An evidence-anchor lint. Any strong claim ("this is fixed," "tests are green," "the root cause is...") has to carry proof in the same breath: a commit hash, a file and line, a command actually run. No proof, blocked. Hedging is fine and passes; "likely" and "appears to" are honest about their own uncertainty.
A contradiction catcher. If an agent says "proven" while the file it cites says "failed" or "0/4," it gets stopped and shown its own contradiction.
An uncertainty guard. An agent cannot end a turn hand-waving. And our favorite: when it claims a blocker, it gets reminded that essentially every credential and tool is already present, that roughly ninety-five percent of claimed blockers are fake, and that the right move is to go find the thing and do it.
A "just act" guard. An agent cannot close by asking a question it could answer itself ("want me to...?", "should I...?"), with a careful allowlist so it still asks a human before anything irreversible or outward-facing: publishing, emailing customers, spending money.

Worth a wink: these hooks fire on us constantly, and they judge everyone the same. This post was written under them too.
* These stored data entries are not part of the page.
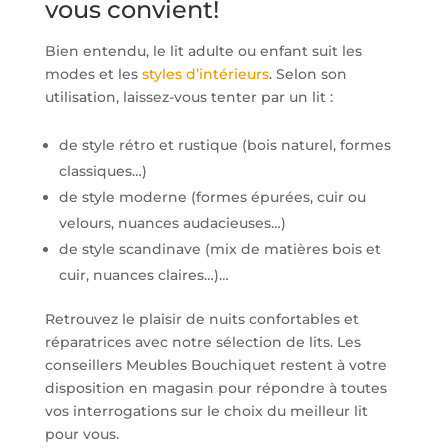
vous convient!
Bien entendu, le lit adulte ou enfant suit les
modes et les
styles d’intérieurs
. Selon son
utilisation, laissez-vous tenter par un lit :
de style rétro et rustique (bois naturel, formes
classiques…)
de style moderne (formes épurées, cuir ou
velours, nuances audacieuses…)
de style scandinave (mix de matières bois et
cuir, nuances claires…)…
Retrouvez le plaisir de nuits confortables et
réparatrices avec notre sélection de lits. Les
conseillers Meubles Bouchiquet restent à votre
disposition en magasin pour répondre à toutes
vos interrogations sur le choix du meilleur lit
pour vous.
One distinction matters. All of this suspicion is pointed at the building agents, which take on huge, open-ended work where a single wrong turn compounds for hours. Viola herself is a different animal. She lives small, in your kitchen, your office, your bedroom, an always-on assistant you actually talk to, not a fleet grinding through a codebase. The tighter the scope, the more trust it earns, and we would not want Viola working relentlessly the way our builders do. The guardrails are for the workshop, not the home.

The horizon

This is how we intend to keep building: more capability, shipped faster, with guardrails that make moving fast the safe way to move. The fleet does the work, the oracles keep it real, and the hooks keep everyone, human and agent alike, honest about what is actually done.